Your Stories

Read the stories below and then add your own…

What was/is your connection to Connaught? What time period? What do you like best about Connaught? What made the school special? Why is it important to know our history? Please use the comment field below to share your story.

If you have artwork, video, poetry, photos, etc. to contribute, please email us.

6 comments on “Your Stories”

  1. I have very fond early memories of Connaught School, especially of high ceilings, long hallways, mysterious cloakrooms, and what seemed then like biggest building in the neighbourhood. The beauty of the building as it was then developed my love of architecture and history.
    The best thing about the school was the teachers that I had and also the friendships that I developed, many of which remain today.
    – Beth Ellsworth, Alumni, 1970-1978

  2. As current principal of École Connaught Community School, I am extremely proud of our school and community. Our Centennial Celebration Committee is doing a wonderful job of providing numerous opportunities for present students, alumni and community members to get involved in our upcoming celebrations in September, 2012. I invite all present students, parents/guardians and staff members and all alumni, past parents/guardians, or past staff members to become involved in the celebrations in some way. Please share your stories. It will be interesting to hear what made Connaught special for you. Over 100 years, there should be some very interesting memories and history to be shared.

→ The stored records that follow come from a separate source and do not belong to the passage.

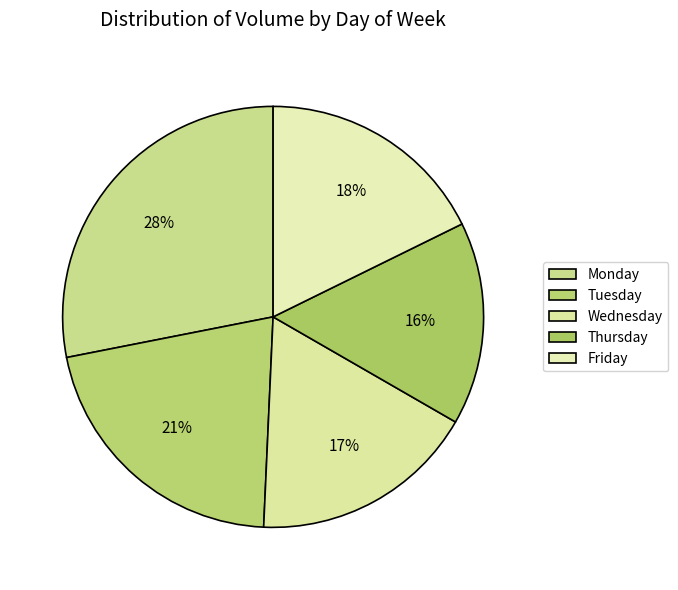

To the nearest percent, what portion does Tuesday represent?

21%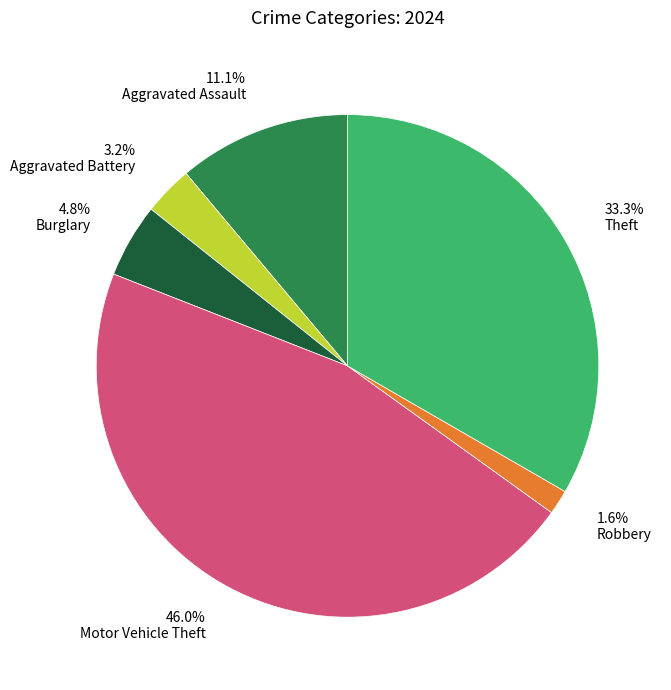

Does any single category account for the majority?

No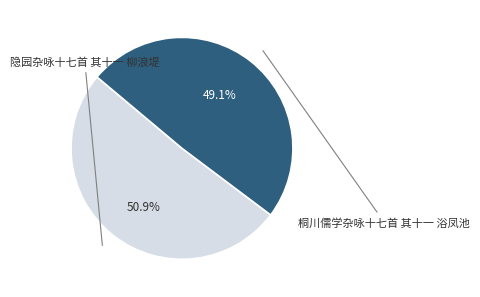

Is there any slice that represents more than half of the pie?

Yes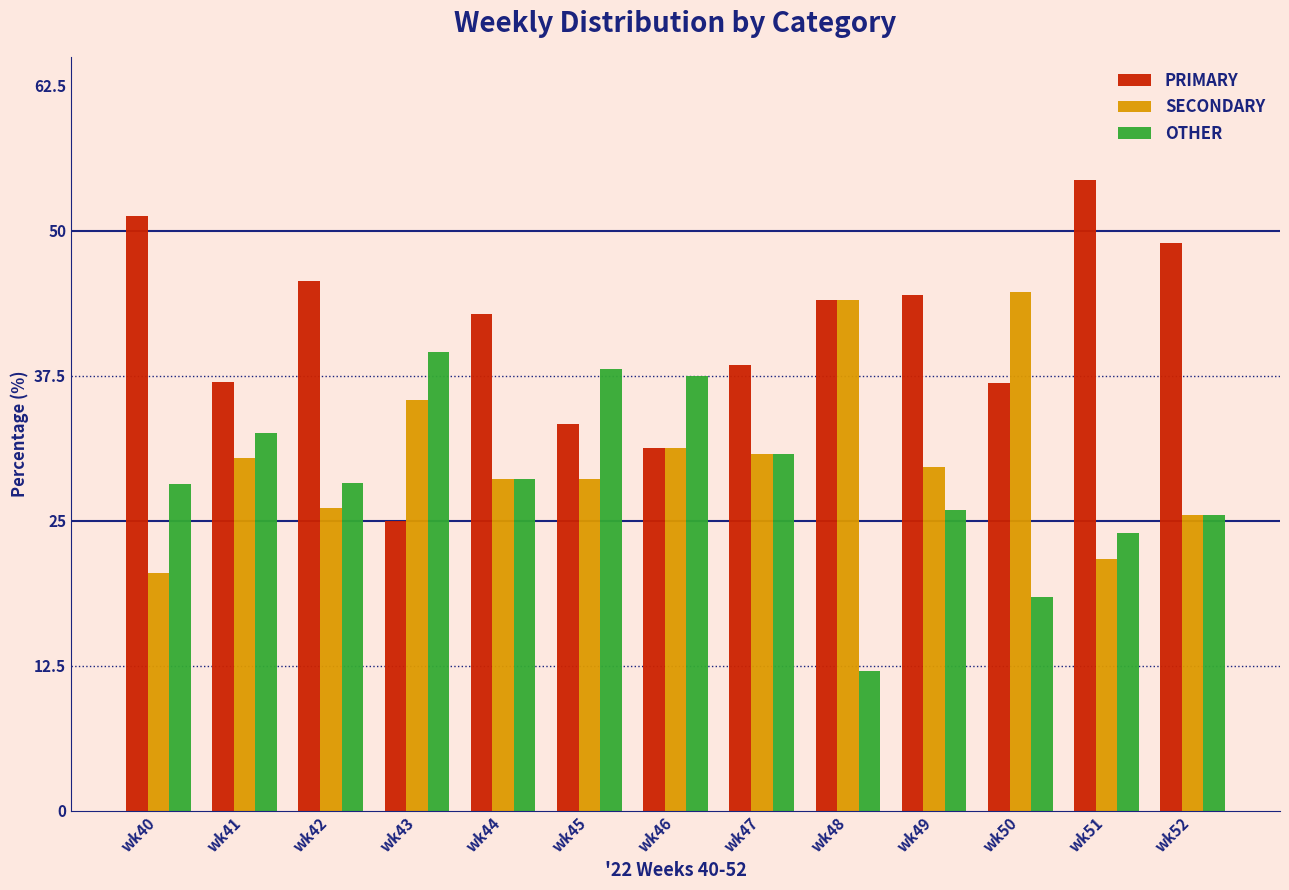

Where does the PRIMARY series first go above 42?

wk40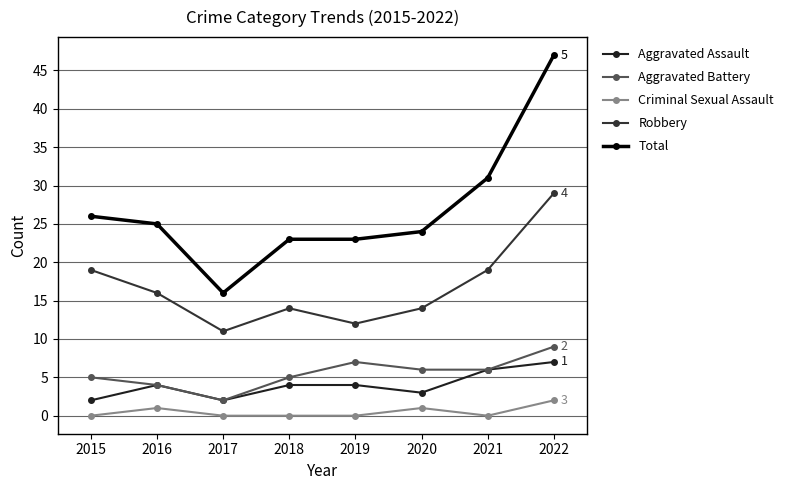

What is the value of the Total point at the 3rd from the left?

16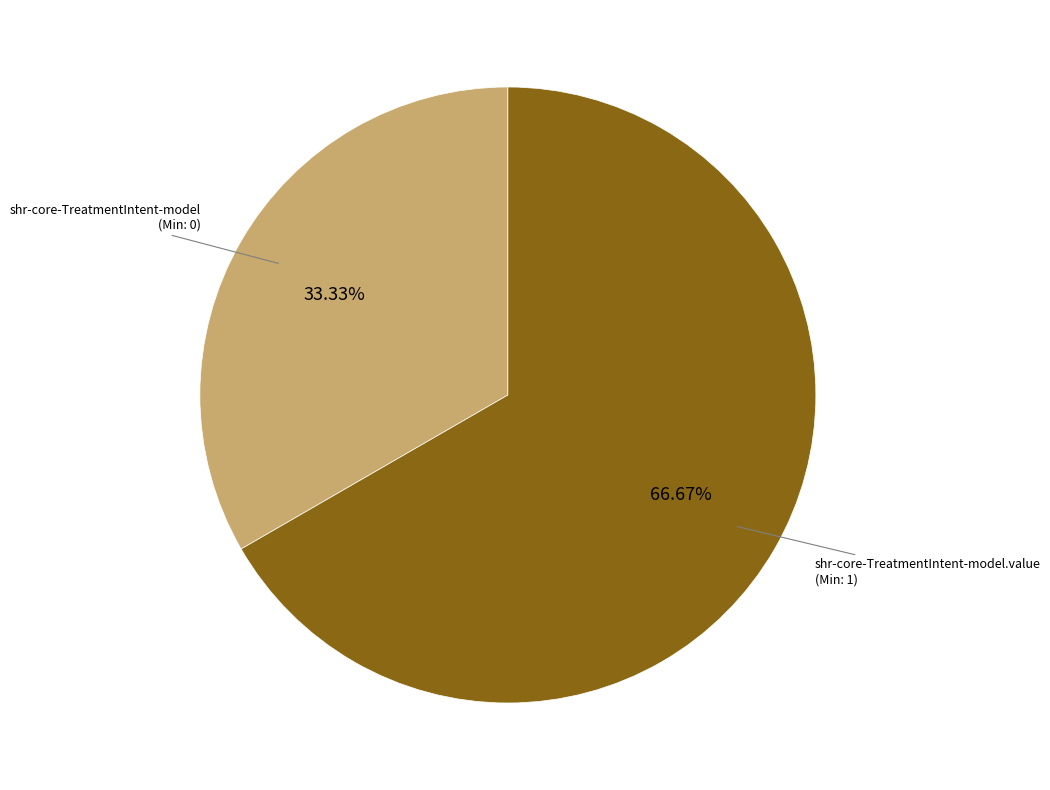

Does any single category account for the majority?

Yes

    I have spent seven years at Connaught: four years as Vice-Principal from 2003-2007 and three years as Principal from 2009- present. I have enjoyed my time in this community and at this school. One of my favorite things has been the diversity of the students and the community. The students, parents/guardians and staff love their school and are involved in making it a wonderful place to learn and belong. There is a warm and welcoming feeling when people enter the school. I have enjoyed seeing students’ eyes light up when they share their work with me or celebrate their improvement in reading and their many projects. I have enjoyed seeing children’s eyes light up when they share their learning with their parents or participate in presentations or class trips. I have enjoyed sharing in the joy that teachers share when they witness their students’ accomplishments. Connaught Comets are special people! Go Comets!

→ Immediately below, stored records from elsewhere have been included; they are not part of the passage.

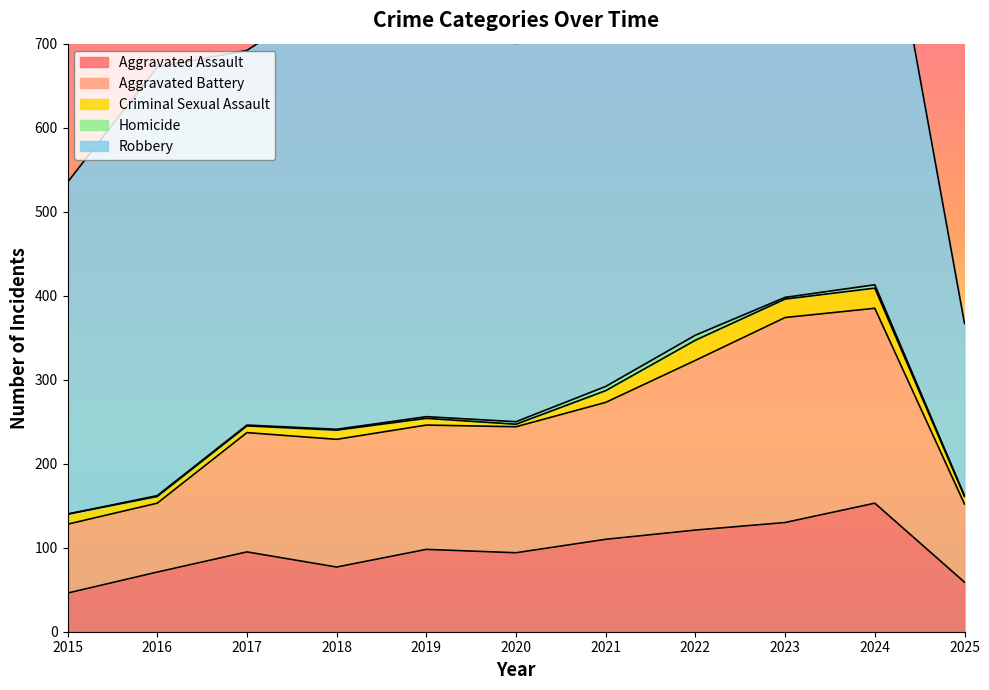

What is the value of the Robbery point at the 2nd from the left?

510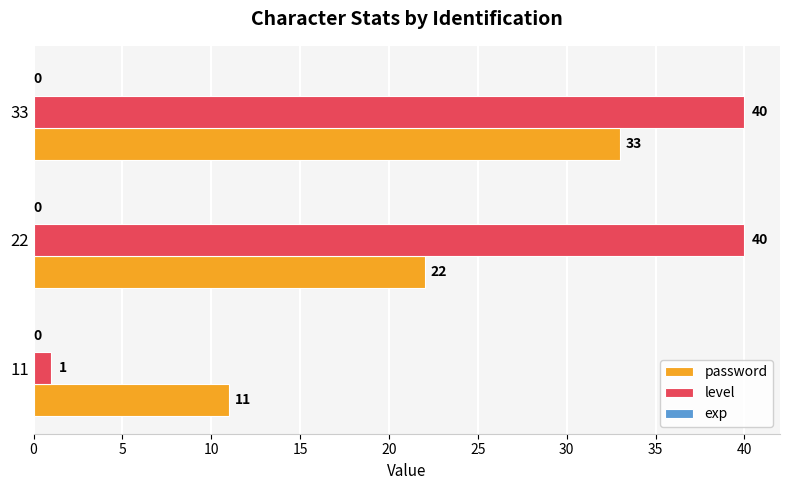

What is the sum of all level values?

81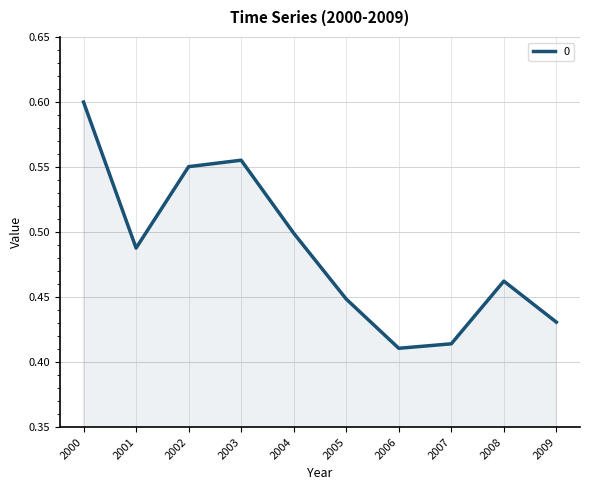

Is it true that the value at 2000 is 0.6?

True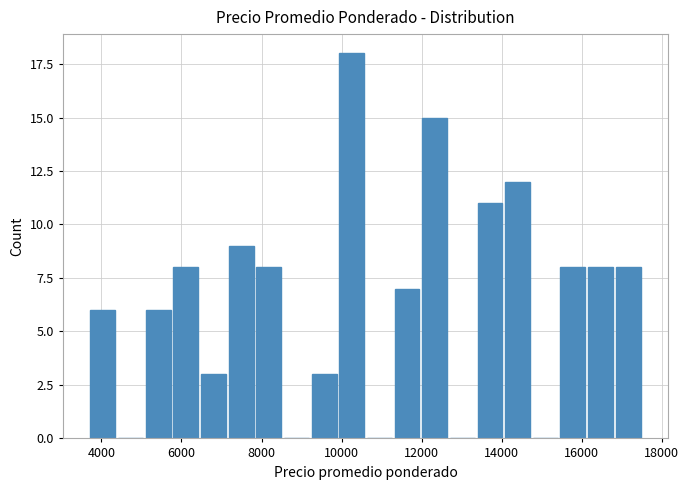

Around what value on the x-axis is the tallest bar? Give the approximate position of its centre, as read against the axis.

10200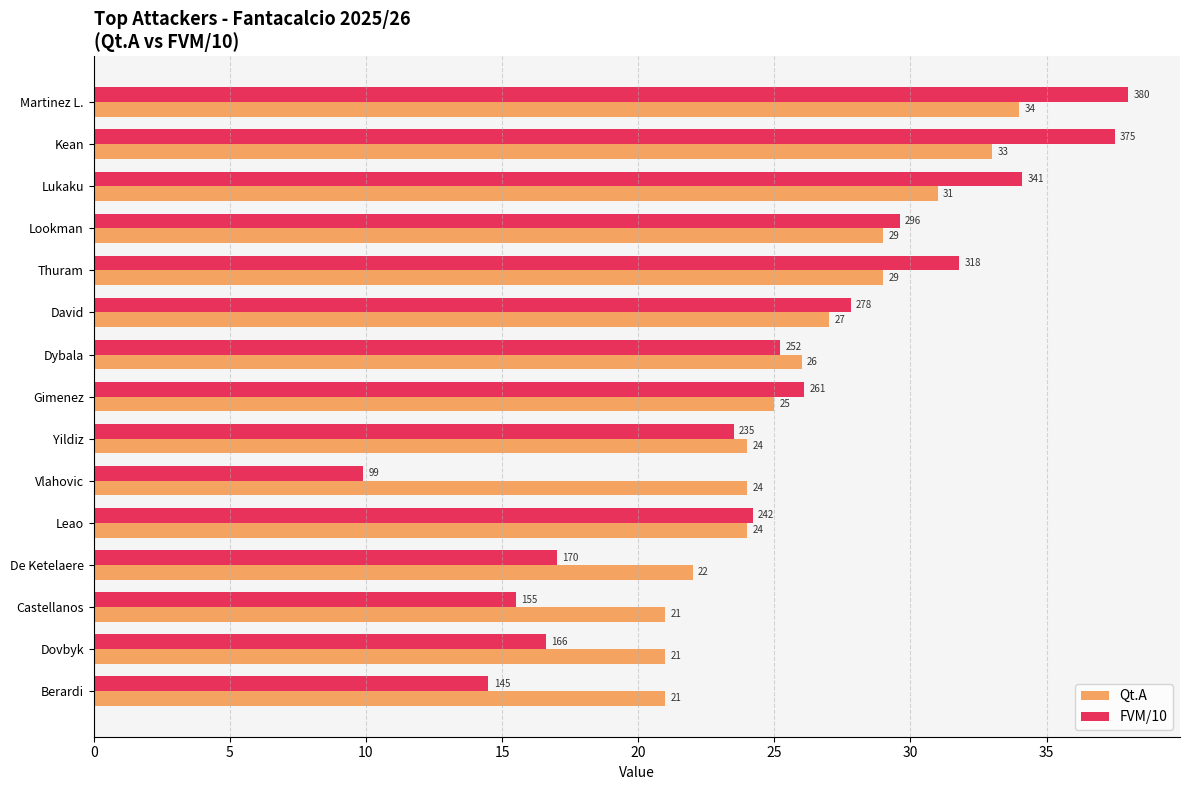

What is the sum of the Qt.A values at Martinez L. and Yildiz?

58.0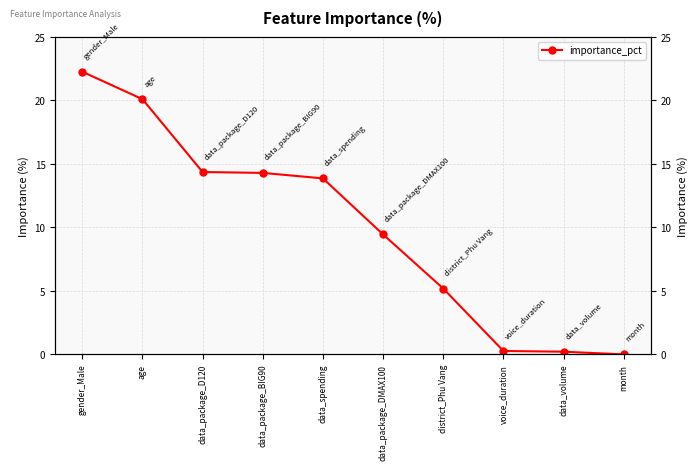

Approximately how many times larger is the value at data_package_D120 compared to data_package_DMAX100?

1.5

  3. My father attended Connaught School c. 1914. It was also my school from Kindergarten (1943) through to Grade 8.
    My grandchildren Cory, Jaime and Kelly Anne Traynor were Connaught students from 1989-1987 until they moved to Hamilton.
    I have many memories of Connaught. During the war years milk was provided daily to children who were deemed to require it and those who didn’t were rather envious.
    Whipper Billy Watson’s visit to the school (c1949) was a big deal, as he was a famous wrestler.
    The wide hallway doubled as our gym and auditorium. And so on…
    – Elaine (Elderkin) Wood

  4. At Connaught I started my musical career and formed the first band I played in The “Ebonnies” with Merv Brandt and Scott Peaker.
    – Don Young

  5. I attended Connaught from halfway through kindergarten when we moved to Elphinstone Street until the end of Grade 8 – February 1960 – June 1968. I can still name all the teachers I had with the exception of grade 3, all of which made learning fun. One of my memories is of the principal Mr. Shaw coming into the classroom to talk about the past, taking up lesson time which we as students thought was great but I am sure that the teachers thought otherwise. It was a great school.

  6. I attended Connaught from 1950 to 1958. One of my fond memories is a class dance in the hall and getting to dance with Mr. Nichol (grade 6? teacher) on whom I had a crush. I thought I’d died and gone to heaven.

    I remember going to Davin School for cooking class. I was chosen by the Home Ec teacher to go on TV cooking with Joy Perkins. I made “puff wheat cake”! (The recipe was on the back of the bag of puff wheat!). I recall that the class had a TV brought into the room so they could watch their classmate on TV.

    I remember getting the strap in Grade 3 from Miss Campbell for an offence I didn’t commit! That was pretty devastating.